--- What to produce ---
In the listing below, copy out word for word every line from the one containing "00:00-06:00: median 69.4, box" through the last line of the listing, including both of those lines.

--- Input data ---
────────

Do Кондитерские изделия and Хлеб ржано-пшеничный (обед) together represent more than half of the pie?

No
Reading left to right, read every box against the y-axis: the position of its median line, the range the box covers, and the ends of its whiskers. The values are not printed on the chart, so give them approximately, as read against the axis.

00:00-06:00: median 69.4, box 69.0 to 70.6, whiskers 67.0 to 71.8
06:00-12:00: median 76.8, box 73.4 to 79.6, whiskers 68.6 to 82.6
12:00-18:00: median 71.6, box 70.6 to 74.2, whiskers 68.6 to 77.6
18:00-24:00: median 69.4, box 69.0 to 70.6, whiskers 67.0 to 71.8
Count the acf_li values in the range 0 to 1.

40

────────

--- Result of this task ---
00:00-06:00: median 69.4, box 69.0 to 70.6, whiskers 67.0 to 71.8
06:00-12:00: median 76.8, box 73.4 to 79.6, whiskers 68.6 to 82.6
12:00-18:00: median 71.6, box 70.6 to 74.2, whiskers 68.6 to 77.6
18:00-24:00: median 69.4, box 69.0 to 70.6, whiskers 67.0 to 71.8
Count the acf_li values in the range 0 to 1.

40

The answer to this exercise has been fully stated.